▶ **WORK ITEM**
Exactly as they appear below, repeat the lines from the one with "significant performance improvements." through the one with "- Skip overlap", and no others.

--- RECORDS PROVIDED Enclosed Below ---

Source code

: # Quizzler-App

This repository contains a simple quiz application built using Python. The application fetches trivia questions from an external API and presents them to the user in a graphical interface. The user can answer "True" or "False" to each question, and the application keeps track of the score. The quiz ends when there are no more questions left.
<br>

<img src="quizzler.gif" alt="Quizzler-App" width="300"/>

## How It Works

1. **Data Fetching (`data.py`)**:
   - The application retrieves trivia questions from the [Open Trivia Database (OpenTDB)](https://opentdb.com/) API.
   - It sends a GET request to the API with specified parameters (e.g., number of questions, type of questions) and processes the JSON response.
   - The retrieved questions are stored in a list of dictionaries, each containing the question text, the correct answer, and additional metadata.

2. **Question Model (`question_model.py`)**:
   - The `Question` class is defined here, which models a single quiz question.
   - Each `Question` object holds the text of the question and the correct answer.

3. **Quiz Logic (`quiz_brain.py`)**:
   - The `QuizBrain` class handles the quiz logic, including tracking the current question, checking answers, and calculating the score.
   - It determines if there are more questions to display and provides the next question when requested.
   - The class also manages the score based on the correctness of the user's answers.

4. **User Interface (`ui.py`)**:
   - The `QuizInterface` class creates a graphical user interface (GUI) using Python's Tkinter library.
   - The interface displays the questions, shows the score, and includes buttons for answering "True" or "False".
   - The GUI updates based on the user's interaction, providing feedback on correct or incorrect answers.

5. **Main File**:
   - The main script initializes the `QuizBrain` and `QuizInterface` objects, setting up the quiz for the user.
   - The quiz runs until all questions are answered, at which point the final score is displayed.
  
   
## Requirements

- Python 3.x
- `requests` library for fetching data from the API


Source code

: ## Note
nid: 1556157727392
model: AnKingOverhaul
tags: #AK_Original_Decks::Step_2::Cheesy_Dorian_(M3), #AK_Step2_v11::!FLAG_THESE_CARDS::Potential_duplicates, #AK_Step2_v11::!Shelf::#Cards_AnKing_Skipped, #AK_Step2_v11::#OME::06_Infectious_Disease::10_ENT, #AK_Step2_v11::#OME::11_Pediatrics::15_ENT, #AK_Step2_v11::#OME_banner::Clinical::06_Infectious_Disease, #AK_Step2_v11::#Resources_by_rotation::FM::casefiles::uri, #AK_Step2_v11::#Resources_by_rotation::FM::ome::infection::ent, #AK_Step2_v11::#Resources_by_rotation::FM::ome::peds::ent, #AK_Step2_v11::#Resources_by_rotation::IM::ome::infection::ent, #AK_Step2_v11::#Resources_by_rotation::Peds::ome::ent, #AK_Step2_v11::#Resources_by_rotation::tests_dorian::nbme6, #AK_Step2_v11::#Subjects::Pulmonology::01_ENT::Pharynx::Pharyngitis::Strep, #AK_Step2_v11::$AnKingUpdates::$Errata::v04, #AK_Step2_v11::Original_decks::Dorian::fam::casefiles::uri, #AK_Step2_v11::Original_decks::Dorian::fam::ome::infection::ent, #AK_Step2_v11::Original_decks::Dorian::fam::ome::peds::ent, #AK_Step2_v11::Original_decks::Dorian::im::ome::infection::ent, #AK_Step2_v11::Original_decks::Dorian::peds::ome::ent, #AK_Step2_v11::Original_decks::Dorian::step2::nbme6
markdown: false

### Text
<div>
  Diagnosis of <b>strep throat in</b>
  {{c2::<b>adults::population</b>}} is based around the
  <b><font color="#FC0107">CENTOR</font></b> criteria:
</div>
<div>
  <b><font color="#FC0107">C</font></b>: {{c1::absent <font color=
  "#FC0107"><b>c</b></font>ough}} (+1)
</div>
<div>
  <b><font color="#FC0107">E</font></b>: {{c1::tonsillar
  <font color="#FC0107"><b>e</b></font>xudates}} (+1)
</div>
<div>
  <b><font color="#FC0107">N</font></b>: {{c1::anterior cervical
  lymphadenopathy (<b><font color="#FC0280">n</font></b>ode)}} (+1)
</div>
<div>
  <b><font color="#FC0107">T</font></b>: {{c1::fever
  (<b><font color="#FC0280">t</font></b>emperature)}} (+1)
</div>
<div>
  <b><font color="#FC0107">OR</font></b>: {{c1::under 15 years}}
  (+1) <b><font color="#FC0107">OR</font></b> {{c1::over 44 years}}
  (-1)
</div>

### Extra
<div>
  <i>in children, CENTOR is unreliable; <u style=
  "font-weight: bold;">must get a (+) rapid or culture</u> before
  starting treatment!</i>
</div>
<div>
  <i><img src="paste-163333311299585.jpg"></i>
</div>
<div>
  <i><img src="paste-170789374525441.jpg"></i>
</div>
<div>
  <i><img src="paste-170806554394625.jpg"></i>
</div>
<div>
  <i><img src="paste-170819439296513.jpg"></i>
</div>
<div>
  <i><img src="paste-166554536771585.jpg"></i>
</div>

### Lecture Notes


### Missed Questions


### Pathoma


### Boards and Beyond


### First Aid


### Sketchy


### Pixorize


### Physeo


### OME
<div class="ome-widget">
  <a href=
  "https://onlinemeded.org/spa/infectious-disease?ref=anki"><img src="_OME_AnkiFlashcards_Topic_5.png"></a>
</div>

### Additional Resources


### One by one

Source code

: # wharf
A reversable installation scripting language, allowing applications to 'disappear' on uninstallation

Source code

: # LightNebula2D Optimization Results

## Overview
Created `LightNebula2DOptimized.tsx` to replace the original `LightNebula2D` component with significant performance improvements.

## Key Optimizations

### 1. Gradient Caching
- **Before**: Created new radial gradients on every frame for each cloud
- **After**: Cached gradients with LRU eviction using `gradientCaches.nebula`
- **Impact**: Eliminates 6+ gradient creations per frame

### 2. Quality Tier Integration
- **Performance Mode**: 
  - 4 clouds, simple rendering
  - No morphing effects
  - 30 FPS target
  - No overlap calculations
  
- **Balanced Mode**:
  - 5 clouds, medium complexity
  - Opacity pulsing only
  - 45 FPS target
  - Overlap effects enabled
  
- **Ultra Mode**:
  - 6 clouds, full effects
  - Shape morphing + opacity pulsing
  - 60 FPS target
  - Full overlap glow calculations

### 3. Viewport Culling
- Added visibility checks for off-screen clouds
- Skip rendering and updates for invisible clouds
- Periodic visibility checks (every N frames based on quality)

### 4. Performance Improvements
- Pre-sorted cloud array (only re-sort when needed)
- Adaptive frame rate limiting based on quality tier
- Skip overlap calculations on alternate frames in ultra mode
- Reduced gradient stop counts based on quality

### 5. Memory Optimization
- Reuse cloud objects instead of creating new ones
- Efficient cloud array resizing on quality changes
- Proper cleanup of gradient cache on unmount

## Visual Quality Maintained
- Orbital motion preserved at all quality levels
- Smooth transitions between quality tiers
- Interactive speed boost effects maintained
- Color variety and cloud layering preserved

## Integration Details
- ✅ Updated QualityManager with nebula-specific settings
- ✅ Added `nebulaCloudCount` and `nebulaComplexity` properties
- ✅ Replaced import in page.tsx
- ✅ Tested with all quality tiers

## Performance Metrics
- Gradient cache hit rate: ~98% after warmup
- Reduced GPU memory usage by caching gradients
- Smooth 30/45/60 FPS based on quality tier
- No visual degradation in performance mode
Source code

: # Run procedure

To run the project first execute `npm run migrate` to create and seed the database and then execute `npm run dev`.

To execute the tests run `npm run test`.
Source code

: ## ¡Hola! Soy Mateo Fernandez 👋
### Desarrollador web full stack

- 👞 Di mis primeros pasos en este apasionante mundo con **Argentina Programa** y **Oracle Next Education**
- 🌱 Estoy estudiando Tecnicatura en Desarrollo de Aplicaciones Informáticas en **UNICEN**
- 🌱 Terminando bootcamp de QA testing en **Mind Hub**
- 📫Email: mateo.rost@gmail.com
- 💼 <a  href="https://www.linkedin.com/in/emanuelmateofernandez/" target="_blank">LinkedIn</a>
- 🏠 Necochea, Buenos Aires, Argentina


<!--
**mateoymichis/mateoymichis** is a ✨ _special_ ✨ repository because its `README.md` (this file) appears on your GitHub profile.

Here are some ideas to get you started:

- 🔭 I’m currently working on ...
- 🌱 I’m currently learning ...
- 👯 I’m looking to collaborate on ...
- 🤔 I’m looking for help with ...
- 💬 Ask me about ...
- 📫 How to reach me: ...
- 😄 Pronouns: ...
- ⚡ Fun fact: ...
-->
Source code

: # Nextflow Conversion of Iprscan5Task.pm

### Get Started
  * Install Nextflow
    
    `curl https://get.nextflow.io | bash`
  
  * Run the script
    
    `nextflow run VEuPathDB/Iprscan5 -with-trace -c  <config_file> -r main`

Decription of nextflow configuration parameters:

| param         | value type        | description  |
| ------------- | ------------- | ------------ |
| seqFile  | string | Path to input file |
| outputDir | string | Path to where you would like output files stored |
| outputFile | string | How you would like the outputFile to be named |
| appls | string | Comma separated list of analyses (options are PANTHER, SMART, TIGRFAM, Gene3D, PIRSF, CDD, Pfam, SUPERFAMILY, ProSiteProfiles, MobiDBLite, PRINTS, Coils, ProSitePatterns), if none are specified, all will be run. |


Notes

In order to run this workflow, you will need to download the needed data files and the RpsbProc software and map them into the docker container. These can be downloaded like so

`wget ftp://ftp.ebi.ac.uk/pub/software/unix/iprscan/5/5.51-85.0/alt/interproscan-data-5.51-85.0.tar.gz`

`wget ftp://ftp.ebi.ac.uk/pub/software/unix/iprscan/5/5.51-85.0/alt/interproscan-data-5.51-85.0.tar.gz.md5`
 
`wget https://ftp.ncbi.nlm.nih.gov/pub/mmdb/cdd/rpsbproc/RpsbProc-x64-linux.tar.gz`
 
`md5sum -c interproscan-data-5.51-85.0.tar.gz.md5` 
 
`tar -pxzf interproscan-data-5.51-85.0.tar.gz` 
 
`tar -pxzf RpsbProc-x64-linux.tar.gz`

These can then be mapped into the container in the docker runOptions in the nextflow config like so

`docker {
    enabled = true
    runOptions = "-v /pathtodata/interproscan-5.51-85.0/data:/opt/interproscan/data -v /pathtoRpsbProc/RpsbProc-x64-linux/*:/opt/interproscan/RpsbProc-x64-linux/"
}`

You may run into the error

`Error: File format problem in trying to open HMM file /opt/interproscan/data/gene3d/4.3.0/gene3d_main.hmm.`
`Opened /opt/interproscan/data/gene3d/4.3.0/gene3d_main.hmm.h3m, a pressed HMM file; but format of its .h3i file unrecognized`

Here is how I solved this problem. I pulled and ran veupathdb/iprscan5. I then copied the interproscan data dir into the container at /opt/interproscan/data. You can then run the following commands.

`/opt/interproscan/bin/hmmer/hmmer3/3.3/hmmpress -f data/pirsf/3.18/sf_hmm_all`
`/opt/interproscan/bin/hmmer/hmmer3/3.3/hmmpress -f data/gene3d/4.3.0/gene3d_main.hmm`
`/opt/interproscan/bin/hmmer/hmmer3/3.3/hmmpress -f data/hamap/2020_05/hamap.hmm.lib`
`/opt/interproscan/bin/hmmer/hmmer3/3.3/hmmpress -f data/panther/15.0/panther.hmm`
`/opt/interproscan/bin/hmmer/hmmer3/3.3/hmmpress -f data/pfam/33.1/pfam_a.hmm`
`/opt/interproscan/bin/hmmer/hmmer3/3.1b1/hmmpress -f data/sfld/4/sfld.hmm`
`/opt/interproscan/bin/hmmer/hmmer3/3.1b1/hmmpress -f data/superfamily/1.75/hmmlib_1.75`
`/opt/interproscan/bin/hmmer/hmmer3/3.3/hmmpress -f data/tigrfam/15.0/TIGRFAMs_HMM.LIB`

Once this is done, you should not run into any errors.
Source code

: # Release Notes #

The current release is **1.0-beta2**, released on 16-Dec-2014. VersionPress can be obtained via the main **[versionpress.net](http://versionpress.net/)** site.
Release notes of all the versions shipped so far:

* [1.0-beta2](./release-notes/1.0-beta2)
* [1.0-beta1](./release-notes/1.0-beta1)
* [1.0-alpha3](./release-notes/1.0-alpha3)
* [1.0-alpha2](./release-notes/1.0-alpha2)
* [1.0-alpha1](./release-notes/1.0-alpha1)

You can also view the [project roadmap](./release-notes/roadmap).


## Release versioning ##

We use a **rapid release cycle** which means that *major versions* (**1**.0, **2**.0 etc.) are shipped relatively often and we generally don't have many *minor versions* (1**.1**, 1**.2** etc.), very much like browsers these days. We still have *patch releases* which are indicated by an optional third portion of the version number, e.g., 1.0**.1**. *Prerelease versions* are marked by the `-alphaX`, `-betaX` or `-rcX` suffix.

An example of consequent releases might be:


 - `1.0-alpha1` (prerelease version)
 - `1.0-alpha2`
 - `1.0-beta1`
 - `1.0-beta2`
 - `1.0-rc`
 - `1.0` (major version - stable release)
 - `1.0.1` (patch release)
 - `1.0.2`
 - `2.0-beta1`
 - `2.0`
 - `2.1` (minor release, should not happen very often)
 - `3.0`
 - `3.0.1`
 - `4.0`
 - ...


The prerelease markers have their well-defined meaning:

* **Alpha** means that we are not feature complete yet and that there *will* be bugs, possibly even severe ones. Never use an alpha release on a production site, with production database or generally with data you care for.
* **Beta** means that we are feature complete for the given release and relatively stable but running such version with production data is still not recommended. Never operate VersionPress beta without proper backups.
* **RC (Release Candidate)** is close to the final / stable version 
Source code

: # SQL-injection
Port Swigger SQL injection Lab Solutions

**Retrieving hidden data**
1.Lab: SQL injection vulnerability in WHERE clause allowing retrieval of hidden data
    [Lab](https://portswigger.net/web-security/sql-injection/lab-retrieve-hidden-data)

--- End of Enclosed RECORDS PROVIDED ---

▶ **EXERCISE RESPONSE**
Created `LightNebula2DOptimized.tsx` to replace the original `LightNebula2D` component with significant performance improvements.

## Key Optimizations

### 1. Gradient Caching
- **Before**: Created new radial gradients on every frame for each cloud
- **After**: Cached gradients with LRU eviction using `gradientCaches.nebula`
- **Impact**: Eliminates 6+ gradient creations per frame

### 2. Quality Tier Integration
- **Performance Mode**: 
  - 4 clouds, simple rendering
  - No morphing effects
  - 30 FPS target
  - No overlap calculations
  
- **Balanced Mode**:
  - 5 clouds, medium complexity
  - Opacity pulsing only
  - 45 FPS target
  - Overlap effects enabled
  
- **Ultra Mode**:
  - 6 clouds, full effects
  - Shape morphing + opacity pulsing
  - 60 FPS target
  - Full overlap glow calculations

### 3. Viewport Culling
- Added visibility checks for off-screen clouds
- Skip rendering and updates for invisible clouds
- Periodic visibility checks (every N frames based on quality)

### 4. Performance Improvements
- Pre-sorted cloud array (only re-sort when needed)
- Adaptive frame rate limiting based on quality tier
- Skip overlap calculations on alternate frames in ultra mode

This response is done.